I think the key lies in the rollsite, I don't know if it is helpful for you to judge.

# key
exception trans path: rollsite(10000)"\
\\tdebug_error_string = "{"created":"@1678112871.934791845","description":"Error received from peer ipv4:192.167.0.5:9370","file":"src/core/lib/surface/call.cc","file_line":952,"grpc_message":"\\\
[Roll Site Error TransInfo] \\\
 location msg=java.lang.String cannot be cast to java.lang.Integer \\\
 stack info=java.lang.ClassCastException: java.lang.String cannot be cast to java.lang.Integer\\\

thank you for your reply~

owlet42 commented 1 year ago

Please make sure that all components of your FATE are working properly and can complete unilateral and multilateral toy tests.

flow test toy -gid 9999 -hid 9999    # unilateral
flow test toy -gid 9999 -hid 10000   # multilateral
0kuang commented 1 year ago

I can now run the example code for Resnet with homo-nn correctly.

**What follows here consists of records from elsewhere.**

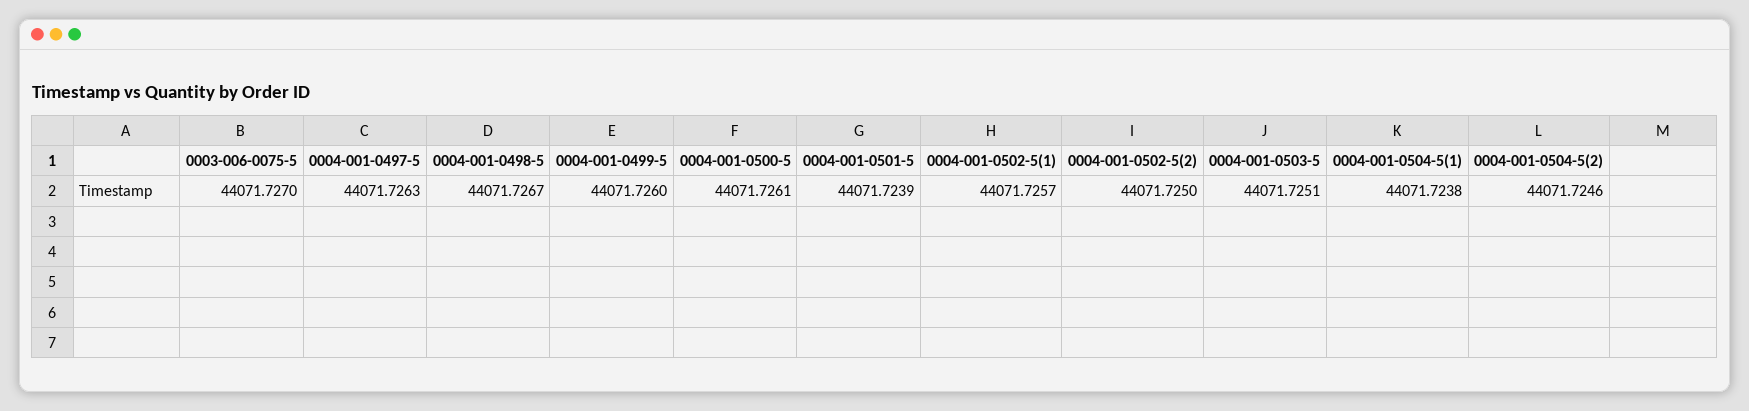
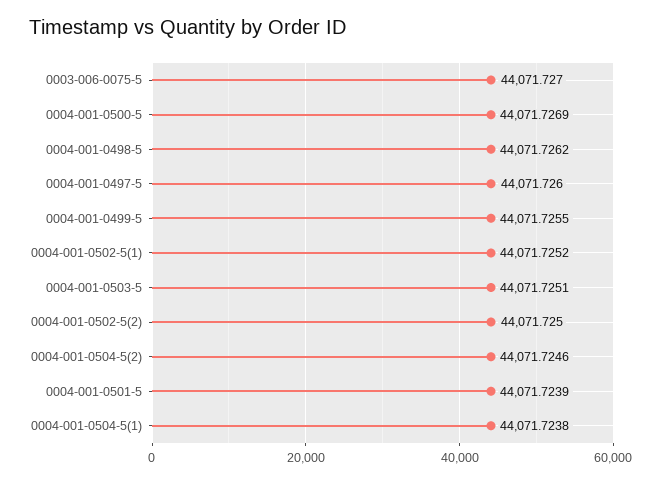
  {
    "0003-006-0075-5": 44071.727,
-   "0004-001-0497-5": 44071.7263,
+   "0004-001-0497-5": 44071.726,
-   "0004-001-0498-5": 44071.7267,
+   "0004-001-0498-5": 44071.7262,
-   "0004-001-0499-5": 44071.726,
+   "0004-001-0499-5": 44071.7255,
-   "0004-001-0500-5": 44071.7261,
+   "0004-001-0500-5": 44071.7269,
    "0004-001-0501-5": 44071.7239,
-   "0004-001-0502-5(1)": 44071.7257,
+   "0004-001-0502-5(1)": 44071.7252,
    "0004-001-0502-5(2)": 44071.725,
    "0004-001-0503-5": 44071.7251,
    "0004-001-0504-5(1)": 44071.7238,
    "0004-001-0504-5(2)": 44071.7246
  }

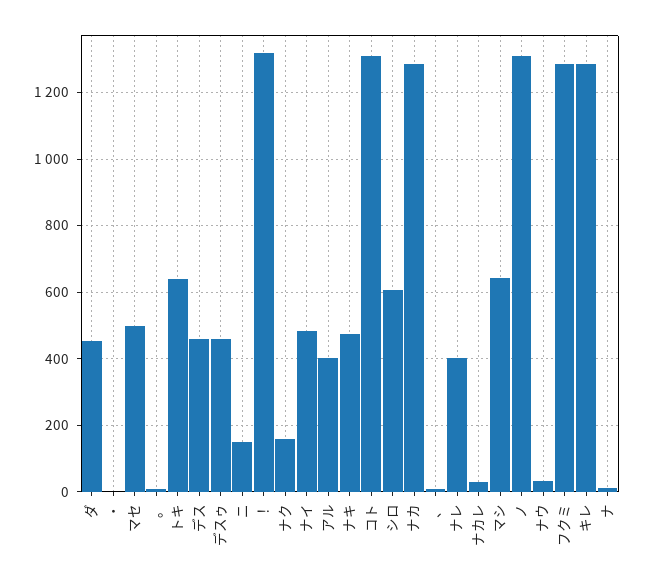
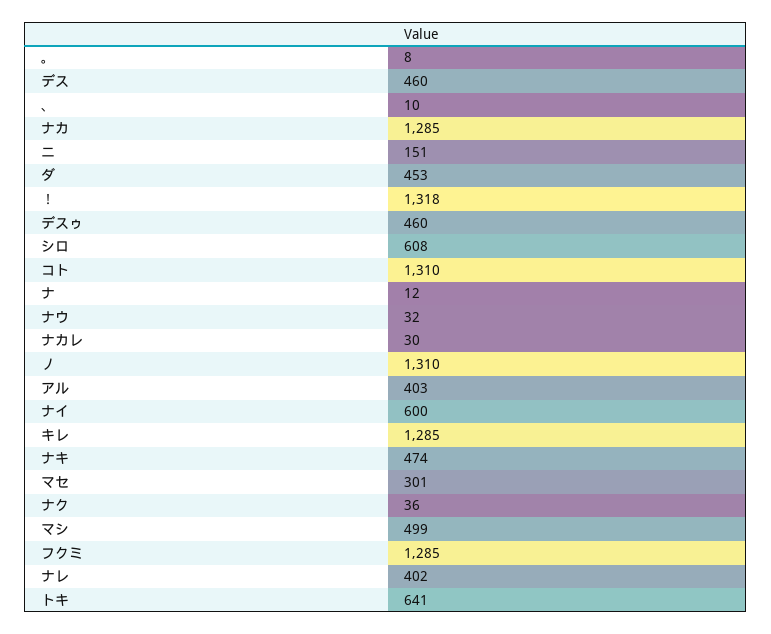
  {
    "ダ": 453,
-   "・": 0,
-   "マセ": 500,
+   "マセ": 301,
    "。": 8,
    "トキ": 641,
    "デス": 460,
    "デスゥ": 460,
    "ニ": 151,
    "！": 1318,
-   "ナク": 160,
+   "ナク": 36,
-   "ナイ": 480,
+   "ナイ": 600,
    "アル": 403,
    "ナキ": 474,
    "コト": 1310,
    "シロ": 608,
    "ナカ": 1285,
    "、": 10,
    "ナレ": 402,
    "ナカレ": 30,
-   "マシ": 640,
+   "マシ": 499,
    "ノ": 1310,
    "ナウ": 32,
    "フクミ": 1285,
    "キレ": 1285,
    "ナ": 12
  }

I would like to ask how to use GPU to accelerate training in FATE deployed by docker. Do you have any recommended tutorials?

In addition, which container will the task submitted through jupyter on confs_10000_client-1 eventually run on?

Thanks for your answer.

owlet42 commented 1 year ago

Currently does not support the deployment of GPU, the FATE task is mainly run in fateflow, the detailed process can refer to here https://federatedai.github.io/FATE-Flow/latest/fate_flow/

0kuang commented 1 year ago

Which deployment method supports GPU?

The FedAvgTrainer in the FATE framework supports cuda=True. Is this parameter useful?

owlet42 commented 1 year ago

FedAvgTrainer has this configuration, and you can try setting cuda=True to use GPU.